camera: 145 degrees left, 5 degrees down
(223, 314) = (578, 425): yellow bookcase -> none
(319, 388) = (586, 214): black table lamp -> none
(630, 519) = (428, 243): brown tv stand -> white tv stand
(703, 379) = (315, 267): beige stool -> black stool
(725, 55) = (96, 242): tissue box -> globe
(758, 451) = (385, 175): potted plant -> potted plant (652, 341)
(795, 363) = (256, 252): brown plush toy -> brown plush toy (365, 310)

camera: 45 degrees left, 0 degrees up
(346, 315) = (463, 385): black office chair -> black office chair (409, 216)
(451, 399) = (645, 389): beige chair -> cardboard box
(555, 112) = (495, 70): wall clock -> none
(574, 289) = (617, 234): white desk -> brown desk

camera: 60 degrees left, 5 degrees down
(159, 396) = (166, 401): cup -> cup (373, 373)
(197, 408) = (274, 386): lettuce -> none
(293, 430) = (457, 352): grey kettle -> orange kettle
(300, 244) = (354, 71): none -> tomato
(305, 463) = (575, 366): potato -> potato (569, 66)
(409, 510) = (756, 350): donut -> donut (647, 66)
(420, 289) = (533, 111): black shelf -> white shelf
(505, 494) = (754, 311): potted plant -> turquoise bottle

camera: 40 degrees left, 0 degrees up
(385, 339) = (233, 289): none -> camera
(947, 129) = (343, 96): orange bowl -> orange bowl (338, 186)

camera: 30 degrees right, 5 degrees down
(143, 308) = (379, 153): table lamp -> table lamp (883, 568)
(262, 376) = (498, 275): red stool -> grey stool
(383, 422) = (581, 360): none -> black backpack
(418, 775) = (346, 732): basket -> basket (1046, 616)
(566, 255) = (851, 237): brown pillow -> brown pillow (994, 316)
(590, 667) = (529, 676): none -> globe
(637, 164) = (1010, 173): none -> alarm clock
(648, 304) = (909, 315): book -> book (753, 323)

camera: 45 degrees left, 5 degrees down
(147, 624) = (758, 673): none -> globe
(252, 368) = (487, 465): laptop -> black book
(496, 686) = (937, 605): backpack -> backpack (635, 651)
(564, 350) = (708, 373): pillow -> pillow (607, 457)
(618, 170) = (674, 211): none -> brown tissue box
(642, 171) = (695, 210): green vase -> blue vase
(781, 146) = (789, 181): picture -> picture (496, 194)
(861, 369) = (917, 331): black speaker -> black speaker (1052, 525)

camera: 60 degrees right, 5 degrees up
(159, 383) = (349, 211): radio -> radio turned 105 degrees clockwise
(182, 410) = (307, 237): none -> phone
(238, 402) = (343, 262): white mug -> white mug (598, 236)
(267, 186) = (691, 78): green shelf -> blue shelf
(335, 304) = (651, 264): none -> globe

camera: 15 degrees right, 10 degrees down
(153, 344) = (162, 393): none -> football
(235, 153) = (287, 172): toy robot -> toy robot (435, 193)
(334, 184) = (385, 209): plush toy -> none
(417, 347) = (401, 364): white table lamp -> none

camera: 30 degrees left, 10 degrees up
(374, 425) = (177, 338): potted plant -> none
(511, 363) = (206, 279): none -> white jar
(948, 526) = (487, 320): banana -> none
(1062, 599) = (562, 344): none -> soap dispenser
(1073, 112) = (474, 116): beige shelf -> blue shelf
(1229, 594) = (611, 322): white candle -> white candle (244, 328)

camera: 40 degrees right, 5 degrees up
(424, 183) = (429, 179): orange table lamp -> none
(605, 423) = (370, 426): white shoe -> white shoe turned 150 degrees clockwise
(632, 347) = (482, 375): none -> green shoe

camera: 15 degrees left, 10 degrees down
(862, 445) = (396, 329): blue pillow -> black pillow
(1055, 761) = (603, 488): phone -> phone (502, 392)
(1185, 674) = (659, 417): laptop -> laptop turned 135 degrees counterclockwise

Problem requirements: The first line of the listing above through the line containing "(555, 112) = (495, 70): wall clock -> none": print exactly that, both ends included.

Answer below:
camera: 145 degrees left, 5 degrees down
(223, 314) = (578, 425): yellow bookcase -> none
(319, 388) = (586, 214): black table lamp -> none
(630, 519) = (428, 243): brown tv stand -> white tv stand
(703, 379) = (315, 267): beige stool -> black stool
(725, 55) = (96, 242): tissue box -> globe
(758, 451) = (385, 175): potted plant -> potted plant (652, 341)
(795, 363) = (256, 252): brown plush toy -> brown plush toy (365, 310)

camera: 45 degrees left, 0 degrees up
(346, 315) = (463, 385): black office chair -> black office chair (409, 216)
(451, 399) = (645, 389): beige chair -> cardboard box
(555, 112) = (495, 70): wall clock -> none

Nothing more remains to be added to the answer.